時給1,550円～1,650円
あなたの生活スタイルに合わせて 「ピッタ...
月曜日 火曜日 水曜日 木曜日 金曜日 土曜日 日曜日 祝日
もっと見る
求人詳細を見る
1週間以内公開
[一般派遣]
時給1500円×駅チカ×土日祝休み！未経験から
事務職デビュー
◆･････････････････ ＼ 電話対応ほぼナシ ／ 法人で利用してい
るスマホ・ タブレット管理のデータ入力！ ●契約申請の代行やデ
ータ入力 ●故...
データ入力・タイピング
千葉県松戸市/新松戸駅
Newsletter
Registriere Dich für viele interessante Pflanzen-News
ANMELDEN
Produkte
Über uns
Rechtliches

——————

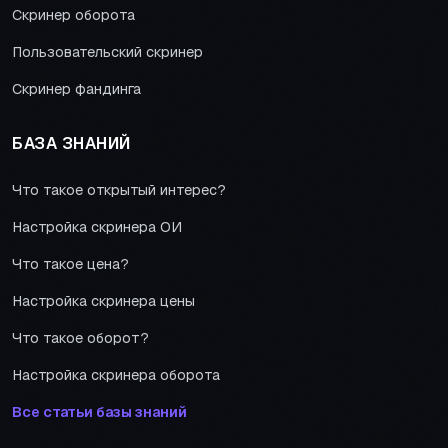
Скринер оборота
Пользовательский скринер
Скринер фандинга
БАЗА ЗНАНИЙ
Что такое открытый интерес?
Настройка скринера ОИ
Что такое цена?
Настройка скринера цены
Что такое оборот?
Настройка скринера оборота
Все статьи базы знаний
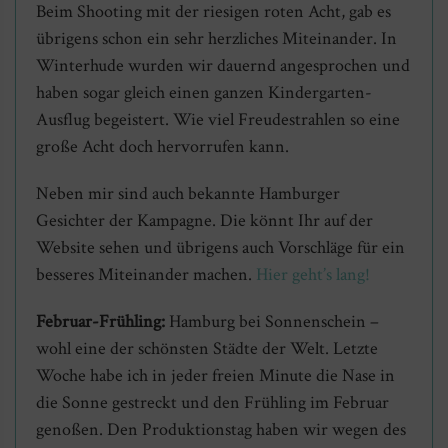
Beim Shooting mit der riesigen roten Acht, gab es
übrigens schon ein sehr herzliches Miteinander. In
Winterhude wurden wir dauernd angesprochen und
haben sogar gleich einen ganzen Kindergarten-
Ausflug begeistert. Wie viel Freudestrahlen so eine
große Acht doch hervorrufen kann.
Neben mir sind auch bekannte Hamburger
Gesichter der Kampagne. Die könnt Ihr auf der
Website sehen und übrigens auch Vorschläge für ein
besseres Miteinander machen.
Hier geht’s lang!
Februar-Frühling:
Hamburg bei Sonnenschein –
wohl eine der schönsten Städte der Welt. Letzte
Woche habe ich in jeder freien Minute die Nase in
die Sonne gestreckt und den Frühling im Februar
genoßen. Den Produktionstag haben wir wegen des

——————

Task brief: Reproduce, without any change, the lines from the line with "Скринер оборота" to the line with "Все статьи базы знаний".

Result:
Скринер оборота
Пользовательский скринер
Скринер фандинга
БАЗА ЗНАНИЙ
Что такое открытый интерес?
Настройка скринера ОИ
Что такое цена?
Настройка скринера цены
Что такое оборот?
Настройка скринера оборота
Все статьи базы знаний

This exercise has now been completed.